-- DATASET EXCERPTS --
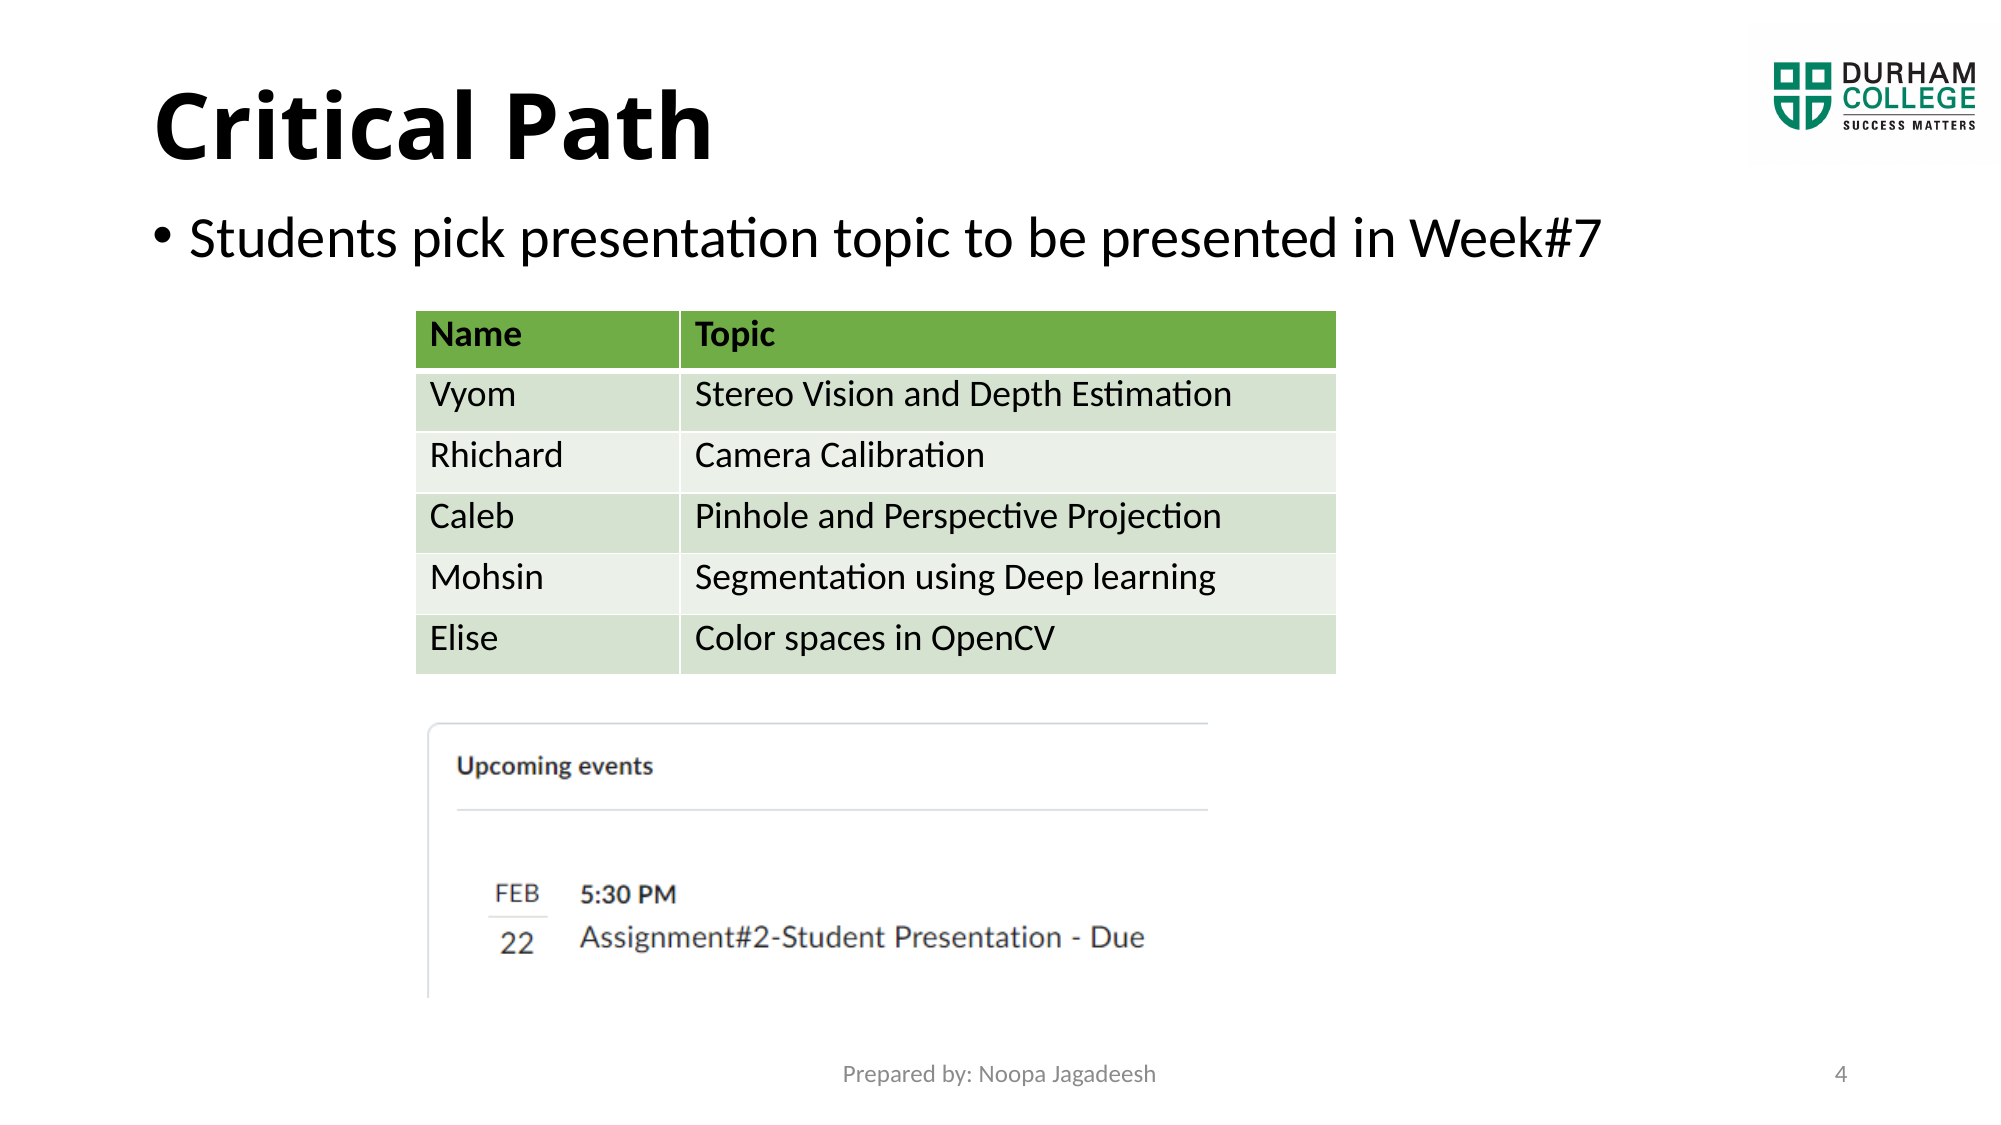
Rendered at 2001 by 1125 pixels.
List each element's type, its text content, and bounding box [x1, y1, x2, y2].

table_cell Vyom [416, 374, 679, 431]
table_header Name [416, 311, 679, 368]
footer Prepared by: Noopa Jagadeesh [662, 1042, 1338, 1103]
table_cell Segmentation using Deep learning [681, 554, 1336, 614]
picture [401, 712, 1208, 998]
table_cell Stereo Vision and Depth Estimation [681, 374, 1336, 431]
table_cell Color spaces in OpenCV [681, 615, 1336, 674]
table_cell Camera Calibration [681, 433, 1336, 492]
table_cell Rhichard [416, 433, 679, 492]
list Students pick presentation topic to be presented in Week#7 [137, 199, 1863, 914]
slide_number 4 [1412, 1042, 1863, 1103]
picture [1749, 22, 2000, 166]
title Critical Path [137, 59, 1863, 199]
table_header Topic [681, 311, 1336, 368]
table_cell Elise [416, 615, 679, 674]
table_cell Pinhole and Perspective Projection [681, 494, 1336, 553]
table_cell Caleb [416, 494, 679, 553]
table_cell Mohsin [416, 554, 679, 614]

-- EXERCISE BRIEF --
Only the pictures are to be omitted; restate everything else above exactly.

-- ANSWER BELOW --
Rendered at 2001 by 1125 pixels.
List each element's type, its text content, and bounding box [x1, y1, x2, y2].

table_cell Vyom [416, 374, 679, 431]
table_header Name [416, 311, 679, 368]
footer Prepared by: Noopa Jagadeesh [662, 1042, 1338, 1103]
table_cell Segmentation using Deep learning [681, 554, 1336, 614]
picture [401, 712, 1208, 998]
table_cell Stereo Vision and Depth Estimation [681, 374, 1336, 431]
table_cell Color spaces in OpenCV [681, 615, 1336, 674]
table_cell Camera Calibration [681, 433, 1336, 492]
table_cell Rhichard [416, 433, 679, 492]
list Students pick presentation topic to be presented in Week#7 [137, 199, 1863, 914]
slide_number 4 [1412, 1042, 1863, 1103]
picture [1749, 22, 2000, 166]
title Critical Path [137, 59, 1863, 199]
table_header Topic [681, 311, 1336, 368]
table_cell Elise [416, 615, 679, 674]
table_cell Pinhole and Perspective Projection [681, 494, 1336, 553]
table_cell Caleb [416, 494, 679, 553]
table_cell Mohsin [416, 554, 679, 614]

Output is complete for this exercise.